Saint-Eustache est un secret qui cache bien son jeu. Discrète et intime, paisible et sereine, Statia, comme la surnomment ses habitants, vous chamboule sans crier gare. Perchée au Nord des Petites Antilles, l’île est bluffante, pléthorique de surprises. À commencer par ses épaves. Des coups de poing de couleurs et de vie, des visions surréalistes qui donnent envie d’y revenir.
Texte Cécile Cioni, photos Mike Hartenik (www.scubaqua.com)

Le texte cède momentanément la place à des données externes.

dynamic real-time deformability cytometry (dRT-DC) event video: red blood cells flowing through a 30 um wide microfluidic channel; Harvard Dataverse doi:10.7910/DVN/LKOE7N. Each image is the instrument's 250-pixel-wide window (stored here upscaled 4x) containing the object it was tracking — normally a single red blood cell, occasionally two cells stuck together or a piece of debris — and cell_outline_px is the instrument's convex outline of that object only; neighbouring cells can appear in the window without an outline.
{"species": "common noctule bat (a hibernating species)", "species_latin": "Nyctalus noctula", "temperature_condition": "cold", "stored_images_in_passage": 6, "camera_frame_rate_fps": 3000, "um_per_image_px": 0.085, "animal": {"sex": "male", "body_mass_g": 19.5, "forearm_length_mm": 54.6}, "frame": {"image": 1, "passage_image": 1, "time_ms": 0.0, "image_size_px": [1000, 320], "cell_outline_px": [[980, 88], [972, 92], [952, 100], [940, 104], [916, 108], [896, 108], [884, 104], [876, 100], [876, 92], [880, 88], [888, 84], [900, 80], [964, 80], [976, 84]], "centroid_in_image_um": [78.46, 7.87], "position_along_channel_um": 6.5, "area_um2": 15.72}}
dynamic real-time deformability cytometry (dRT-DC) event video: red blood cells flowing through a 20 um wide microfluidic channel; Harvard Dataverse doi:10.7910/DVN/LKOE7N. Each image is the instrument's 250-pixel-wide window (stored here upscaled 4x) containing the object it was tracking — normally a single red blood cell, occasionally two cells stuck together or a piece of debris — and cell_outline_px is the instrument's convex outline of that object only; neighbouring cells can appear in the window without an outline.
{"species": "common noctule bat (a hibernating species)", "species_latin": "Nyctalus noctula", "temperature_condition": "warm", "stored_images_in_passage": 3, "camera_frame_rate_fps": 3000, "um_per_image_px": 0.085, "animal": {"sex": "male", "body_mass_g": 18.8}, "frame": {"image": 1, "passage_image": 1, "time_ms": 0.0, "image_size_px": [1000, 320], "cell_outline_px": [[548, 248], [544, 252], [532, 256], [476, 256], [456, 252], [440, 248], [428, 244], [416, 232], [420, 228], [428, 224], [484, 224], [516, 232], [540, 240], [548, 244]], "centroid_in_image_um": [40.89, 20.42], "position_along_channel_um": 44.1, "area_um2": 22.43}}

Qu’il est parfois bon de se prendre une claque. À Statia, j’en ai pris une jolie, de celles qui redéfinissent votre échelle des dimensions. C’était en 2008, lors de ma première visite dans l’île. Une claque de tôle et d’acier, envoyée sans ménagement par un géant de la navigation, un câblier de 100 mètres de long reposant dans la quiétude des eaux caribéennes. Couché sur son flanc tribord, à 30 mètres de fond, le Charles Brown m’avait laissée pantoise, sidérée, abasourdie. Il avait réussi, en une petite heure de plongée, à balayer mon scepticisme : c’était bien LA plongée à ne pas rater.
En 2013, j’ai eu envie de tendre l’autre joue et de retourner saluer le monument. D’autant que l’année n’est pas anodine pour le Charles Brown. Coulé volontairement en 2003, il fête les 10 ans de sa nouvelle existence, sa deuxième vie en tant qu’épave adulée des plongeurs, la plus grande de l’arc des Antilles. Une décennie et il a encore toutes ses dents, cette force pure des grands bateaux. En pleine forme, le mastodonte s’est même magnifié, la vie marine ayant pris ses quartiers sur les structures des ponts. Racheté par l’île pour un dollar symbolique, afin d’en faire un récif artificiel, le Charles Brown est un colosse au cœur tendre, qui a laissé des témoignages de son affection un peu partout sur Saint-Eustache. « La table sur laquelle nous sommes en train de faire le briefing est constituée de bois provenant du Charles, nous explique Mike du Scubaqua Dive Center, juste avant de partir explorer le géant. Et nombreux sont les Statiens à dormir chaque nuit sur un matelas, récupéré sur le bateau ! » Autant dire que l’on va plonger sur une institution, pour laquelle le respect est de mise.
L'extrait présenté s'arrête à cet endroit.